TrustPipe wanted to identify what it called the "death rattle" for each variation of machine. The death rattle is a sort of an involuntary "you got me" a service issues when it's compromised, but not yet under the control of the attacker. It's a signal to hackers that the attack worked. TrustPipe ran this digital data through its distillers to create digital markers for death rattles, so they can identify the compromise before an attack is launched.
When the solution detects a "death rattle," the engine does three things:
- Stops the signal from transmitting back to attackers so they don’t realize they’ve succeeded
- Seals off the compromised instance of the services
- Creates a new provisional marker set that detects this new vector at the endpoint
The provisional marker means TrustPipe's engine essentially learns new attacks as they emerge, Evers said. "This all happens completely autonomously; no teams of monkeys on typewriters around the world trying to keep up with the bad guys."
Unusual Business Model
TrustPipe also has an unusual funding model. Thus far, it's been funded privately and without venture capital. "We've raised no venture capital because we needed to be patient. We have an amazing group of folks around the company but this is not a venture-style business," Evers said.

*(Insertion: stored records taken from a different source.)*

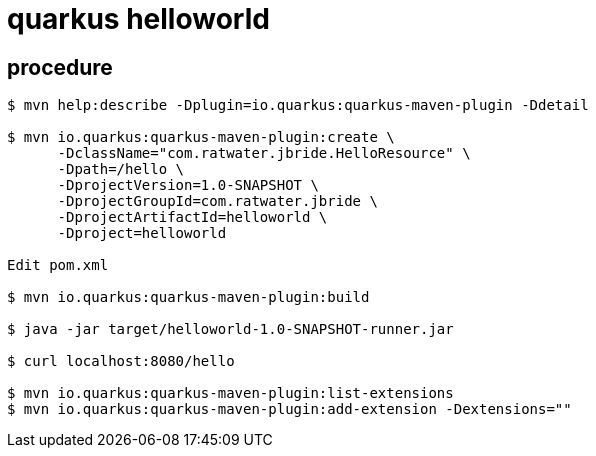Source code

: = quarkus helloworld

== procedure

-----
$ mvn help:describe -Dplugin=io.quarkus:quarkus-maven-plugin -Ddetail

$ mvn io.quarkus:quarkus-maven-plugin:create \
      -DclassName="com.ratwater.jbride.HelloResource" \
      -Dpath=/hello \
      -DprojectVersion=1.0-SNAPSHOT \
      -DprojectGroupId=com.ratwater.jbride \
      -DprojectArtifactId=helloworld \
      -Dproject=helloworld 

Edit pom.xml

$ mvn io.quarkus:quarkus-maven-plugin:build

$ java -jar target/helloworld-1.0-SNAPSHOT-runner.jar

$ curl localhost:8080/hello

$ mvn io.quarkus:quarkus-maven-plugin:list-extensions
$ mvn io.quarkus:quarkus-maven-plugin:add-extension -Dextensions=""

-----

That worked to the company's advantage when, after a release in 2014, they withdrew the product to rebuild it. Originally the founders planned to offer TrustPipe as a cloud service, but they realized enterprises would prefer a standalone solution.
Evers said it's also unusual for a small company to have an intellectual property foundation, particularly since their patent on the core IP contains no prior art. The head of Morrison & Foerster's software practice handles the IP for TrustPipe. PlainSite reports the company has 18 patent assignments to date.
"No-prior-art patents are rarer than unicorns in Silicon Valley" Evers said.
Finally, the company opted to go to market through partners such as NCR Corporation, an approach that Evers said allows the startup to reach enterprises efficiently and quickly. Since its new launch in January, TrustPipe is already "north of $50 million in revenues in the pipeline this year," he said.
It’s a far cry from the nCircle days, he added, when "we would celebrate sales to a phone booth, not a phone company."
Fast Facts about TrustPipe
Founders: Kanen Flowers and Ridgely Evers
HQ: Healdsburg, Calif.
Product: Endpoint security
Customers: 10, though no names provided
Funding: Privately funded by its founders and a small group of undisclosed investors with backgrounds spanning cybersecurity and large-scale networked systems
Loraine Lawson is a freelance writer specializing in technology and business issues, including integration, health care IT, cloud and Big Data.